Stored data:
◇ ◇ ◇ ◇ ◇ ◇ ◇

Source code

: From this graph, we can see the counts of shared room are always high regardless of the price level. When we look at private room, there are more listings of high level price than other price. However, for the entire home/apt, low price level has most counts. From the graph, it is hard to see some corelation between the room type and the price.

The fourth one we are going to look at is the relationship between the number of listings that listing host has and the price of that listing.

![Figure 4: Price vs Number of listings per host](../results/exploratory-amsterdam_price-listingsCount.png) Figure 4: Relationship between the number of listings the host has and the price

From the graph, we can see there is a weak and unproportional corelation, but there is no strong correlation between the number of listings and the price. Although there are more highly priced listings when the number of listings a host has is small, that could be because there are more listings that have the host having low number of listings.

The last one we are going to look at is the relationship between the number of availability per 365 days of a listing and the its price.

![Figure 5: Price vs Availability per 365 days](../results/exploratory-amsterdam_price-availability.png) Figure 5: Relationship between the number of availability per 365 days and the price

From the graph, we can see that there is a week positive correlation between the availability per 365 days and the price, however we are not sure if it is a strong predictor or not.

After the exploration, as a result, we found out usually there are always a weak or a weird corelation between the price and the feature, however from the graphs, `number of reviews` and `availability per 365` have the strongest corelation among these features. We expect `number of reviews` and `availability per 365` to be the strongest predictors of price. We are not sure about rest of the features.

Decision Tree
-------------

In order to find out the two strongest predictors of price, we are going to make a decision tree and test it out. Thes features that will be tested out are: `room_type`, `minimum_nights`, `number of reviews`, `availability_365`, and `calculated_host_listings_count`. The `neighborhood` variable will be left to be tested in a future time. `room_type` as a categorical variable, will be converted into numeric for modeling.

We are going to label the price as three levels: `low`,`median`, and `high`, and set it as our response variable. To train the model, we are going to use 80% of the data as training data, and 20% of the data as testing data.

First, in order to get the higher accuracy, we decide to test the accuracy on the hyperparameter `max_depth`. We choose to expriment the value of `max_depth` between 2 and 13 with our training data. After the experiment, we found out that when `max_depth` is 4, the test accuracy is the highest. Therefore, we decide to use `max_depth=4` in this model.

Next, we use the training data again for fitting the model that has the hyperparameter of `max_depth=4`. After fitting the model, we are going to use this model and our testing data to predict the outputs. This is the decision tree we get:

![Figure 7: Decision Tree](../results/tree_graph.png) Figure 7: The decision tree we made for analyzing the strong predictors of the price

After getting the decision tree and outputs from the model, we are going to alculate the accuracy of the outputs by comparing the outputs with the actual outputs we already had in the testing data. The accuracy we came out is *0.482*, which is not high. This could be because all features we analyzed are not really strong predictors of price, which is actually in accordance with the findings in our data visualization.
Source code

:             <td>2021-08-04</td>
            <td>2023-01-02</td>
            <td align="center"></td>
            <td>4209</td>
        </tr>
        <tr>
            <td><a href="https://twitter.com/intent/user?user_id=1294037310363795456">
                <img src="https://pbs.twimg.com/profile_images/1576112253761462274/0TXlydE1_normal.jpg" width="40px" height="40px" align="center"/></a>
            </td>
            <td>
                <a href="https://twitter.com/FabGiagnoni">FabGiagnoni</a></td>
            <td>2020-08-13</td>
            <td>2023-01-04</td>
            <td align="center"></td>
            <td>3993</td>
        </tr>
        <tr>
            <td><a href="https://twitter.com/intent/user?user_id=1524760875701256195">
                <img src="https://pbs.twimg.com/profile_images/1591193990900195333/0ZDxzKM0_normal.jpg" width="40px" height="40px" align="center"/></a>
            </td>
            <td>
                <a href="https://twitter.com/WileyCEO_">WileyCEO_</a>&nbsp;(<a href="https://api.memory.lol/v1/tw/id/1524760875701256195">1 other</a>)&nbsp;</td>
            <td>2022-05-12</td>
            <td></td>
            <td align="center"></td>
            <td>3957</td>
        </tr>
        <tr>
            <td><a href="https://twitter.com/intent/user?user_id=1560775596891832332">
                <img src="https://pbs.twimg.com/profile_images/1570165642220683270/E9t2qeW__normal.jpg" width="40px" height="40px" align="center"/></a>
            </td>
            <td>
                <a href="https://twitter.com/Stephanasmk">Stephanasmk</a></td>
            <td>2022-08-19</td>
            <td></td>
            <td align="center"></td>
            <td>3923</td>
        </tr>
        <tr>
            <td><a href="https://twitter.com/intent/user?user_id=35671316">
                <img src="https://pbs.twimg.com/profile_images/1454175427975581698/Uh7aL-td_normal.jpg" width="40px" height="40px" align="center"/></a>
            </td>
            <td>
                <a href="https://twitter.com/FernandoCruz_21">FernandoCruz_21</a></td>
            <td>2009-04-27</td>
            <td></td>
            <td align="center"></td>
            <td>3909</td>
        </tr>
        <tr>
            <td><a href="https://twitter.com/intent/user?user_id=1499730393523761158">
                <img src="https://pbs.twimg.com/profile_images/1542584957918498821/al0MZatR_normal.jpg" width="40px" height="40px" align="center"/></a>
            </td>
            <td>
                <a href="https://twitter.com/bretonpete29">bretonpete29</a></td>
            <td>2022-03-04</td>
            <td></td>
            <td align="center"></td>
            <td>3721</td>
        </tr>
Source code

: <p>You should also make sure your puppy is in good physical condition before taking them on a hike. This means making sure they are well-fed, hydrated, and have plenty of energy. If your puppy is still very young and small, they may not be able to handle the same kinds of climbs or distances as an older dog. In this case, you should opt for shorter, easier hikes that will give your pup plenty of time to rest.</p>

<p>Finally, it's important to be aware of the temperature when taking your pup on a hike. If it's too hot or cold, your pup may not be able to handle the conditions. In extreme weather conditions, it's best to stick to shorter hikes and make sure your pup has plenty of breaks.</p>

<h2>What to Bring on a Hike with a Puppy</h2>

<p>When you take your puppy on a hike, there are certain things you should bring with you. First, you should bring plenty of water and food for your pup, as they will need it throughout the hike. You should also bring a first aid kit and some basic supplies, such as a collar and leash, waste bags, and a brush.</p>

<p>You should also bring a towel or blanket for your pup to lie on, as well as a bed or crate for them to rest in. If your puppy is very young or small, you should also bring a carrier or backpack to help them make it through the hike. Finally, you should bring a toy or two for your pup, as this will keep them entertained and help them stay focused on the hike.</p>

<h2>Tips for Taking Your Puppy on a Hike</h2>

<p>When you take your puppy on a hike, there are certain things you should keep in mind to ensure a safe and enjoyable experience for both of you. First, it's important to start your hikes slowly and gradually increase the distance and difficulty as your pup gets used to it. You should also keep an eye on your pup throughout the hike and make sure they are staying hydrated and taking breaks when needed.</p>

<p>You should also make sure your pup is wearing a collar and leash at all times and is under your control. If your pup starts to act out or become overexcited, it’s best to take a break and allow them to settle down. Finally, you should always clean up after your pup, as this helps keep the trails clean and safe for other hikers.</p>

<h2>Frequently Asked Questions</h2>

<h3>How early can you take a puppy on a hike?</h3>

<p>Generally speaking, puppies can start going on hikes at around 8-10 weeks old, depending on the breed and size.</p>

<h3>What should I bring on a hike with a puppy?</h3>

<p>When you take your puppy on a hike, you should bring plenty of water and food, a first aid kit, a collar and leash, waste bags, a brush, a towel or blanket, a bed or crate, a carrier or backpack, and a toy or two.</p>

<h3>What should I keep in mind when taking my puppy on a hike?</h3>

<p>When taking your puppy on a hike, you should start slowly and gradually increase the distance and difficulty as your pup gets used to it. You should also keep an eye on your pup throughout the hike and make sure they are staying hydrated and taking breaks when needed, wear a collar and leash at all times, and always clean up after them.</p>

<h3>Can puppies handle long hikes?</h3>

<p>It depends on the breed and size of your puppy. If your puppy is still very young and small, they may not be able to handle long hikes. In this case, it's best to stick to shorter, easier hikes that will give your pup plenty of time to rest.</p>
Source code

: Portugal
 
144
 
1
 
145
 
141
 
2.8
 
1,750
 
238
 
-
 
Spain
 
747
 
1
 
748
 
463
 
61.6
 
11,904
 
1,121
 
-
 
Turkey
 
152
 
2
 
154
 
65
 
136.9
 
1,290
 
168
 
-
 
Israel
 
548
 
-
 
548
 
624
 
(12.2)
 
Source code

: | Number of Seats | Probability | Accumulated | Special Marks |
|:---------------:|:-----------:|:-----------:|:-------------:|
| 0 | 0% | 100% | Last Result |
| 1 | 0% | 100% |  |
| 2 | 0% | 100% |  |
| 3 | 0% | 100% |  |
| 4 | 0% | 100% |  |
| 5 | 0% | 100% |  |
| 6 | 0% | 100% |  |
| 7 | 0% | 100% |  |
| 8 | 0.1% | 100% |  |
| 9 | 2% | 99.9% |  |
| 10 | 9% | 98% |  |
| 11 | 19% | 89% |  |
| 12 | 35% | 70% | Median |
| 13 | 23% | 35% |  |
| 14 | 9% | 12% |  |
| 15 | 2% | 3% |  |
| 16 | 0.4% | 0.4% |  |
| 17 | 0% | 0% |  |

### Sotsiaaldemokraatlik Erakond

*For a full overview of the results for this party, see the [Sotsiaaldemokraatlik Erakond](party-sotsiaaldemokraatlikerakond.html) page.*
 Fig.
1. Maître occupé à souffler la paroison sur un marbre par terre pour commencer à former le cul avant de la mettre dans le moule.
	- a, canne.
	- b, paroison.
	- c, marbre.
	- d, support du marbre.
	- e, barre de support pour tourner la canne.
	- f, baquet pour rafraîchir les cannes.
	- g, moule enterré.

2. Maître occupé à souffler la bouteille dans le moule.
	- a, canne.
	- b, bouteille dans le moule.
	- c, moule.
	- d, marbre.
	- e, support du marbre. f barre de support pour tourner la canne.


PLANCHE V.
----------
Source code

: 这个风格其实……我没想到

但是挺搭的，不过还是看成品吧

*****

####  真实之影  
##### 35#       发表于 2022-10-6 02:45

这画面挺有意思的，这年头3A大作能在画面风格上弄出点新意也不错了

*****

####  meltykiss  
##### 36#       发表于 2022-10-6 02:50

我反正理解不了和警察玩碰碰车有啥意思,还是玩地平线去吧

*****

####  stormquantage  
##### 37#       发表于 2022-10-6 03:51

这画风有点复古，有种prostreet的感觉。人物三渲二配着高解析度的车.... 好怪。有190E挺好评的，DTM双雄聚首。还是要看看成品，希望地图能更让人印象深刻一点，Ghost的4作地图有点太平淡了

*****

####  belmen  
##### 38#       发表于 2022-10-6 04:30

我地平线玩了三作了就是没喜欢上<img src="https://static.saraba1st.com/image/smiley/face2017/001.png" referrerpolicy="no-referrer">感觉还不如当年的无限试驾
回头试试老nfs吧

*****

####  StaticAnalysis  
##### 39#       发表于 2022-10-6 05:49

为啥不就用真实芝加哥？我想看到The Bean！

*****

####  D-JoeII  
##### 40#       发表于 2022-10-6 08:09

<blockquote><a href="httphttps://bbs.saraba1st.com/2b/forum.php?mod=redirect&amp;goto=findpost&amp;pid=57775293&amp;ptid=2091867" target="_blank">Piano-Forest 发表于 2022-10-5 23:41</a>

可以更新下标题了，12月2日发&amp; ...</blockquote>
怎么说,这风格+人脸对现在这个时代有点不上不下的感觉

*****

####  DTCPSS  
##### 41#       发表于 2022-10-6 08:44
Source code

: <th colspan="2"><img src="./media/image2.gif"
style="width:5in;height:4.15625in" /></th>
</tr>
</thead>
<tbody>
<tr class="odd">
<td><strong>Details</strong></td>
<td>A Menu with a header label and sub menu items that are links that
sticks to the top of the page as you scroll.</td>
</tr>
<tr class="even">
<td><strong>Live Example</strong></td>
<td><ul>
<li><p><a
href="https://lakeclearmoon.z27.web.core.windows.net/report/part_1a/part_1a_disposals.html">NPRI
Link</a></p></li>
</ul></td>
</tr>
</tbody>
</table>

◇ ◇ ◇ ◇ ◇ ◇ ◇

Extract every line from the one with "发表于 2022-10-6 04:30" down to the final line above, both included, exactly as written.

**Exercise result**
##### 38#       发表于 2022-10-6 04:30

我地平线玩了三作了就是没喜欢上<img src="https://static.saraba1st.com/image/smiley/face2017/001.png" referrerpolicy="no-referrer">感觉还不如当年的无限试驾
回头试试老nfs吧

*****

####  StaticAnalysis  
##### 39#       发表于 2022-10-6 05:49

为啥不就用真实芝加哥？我想看到The Bean！

*****

####  D-JoeII  
##### 40#       发表于 2022-10-6 08:09

<blockquote><a href="httphttps://bbs.saraba1st.com/2b/forum.php?mod=redirect&amp;goto=findpost&amp;pid=57775293&amp;ptid=2091867" target="_blank">Piano-Forest 发表于 2022-10-5 23:41</a>

可以更新下标题了，12月2日发&amp; ...</blockquote>
怎么说,这风格+人脸对现在这个时代有点不上不下的感觉

*****

####  DTCPSS  
##### 41#       发表于 2022-10-6 08:44
Source code

: <th colspan="2"><img src="./media/image2.gif"
style="width:5in;height:4.15625in" /></th>
</tr>
</thead>
<tbody>
<tr class="odd">
<td><strong>Details</strong></td>
<td>A Menu with a header label and sub menu items that are links that
sticks to the top of the page as you scroll.</td>
</tr>
<tr class="even">
<td><strong>Live Example</strong></td>
<td><ul>
<li><p><a
href="https://lakeclearmoon.z27.web.core.windows.net/report/part_1a/part_1a_disposals.html">NPRI
Link</a></p></li>
</ul></td>
</tr>
</tbody>
</table>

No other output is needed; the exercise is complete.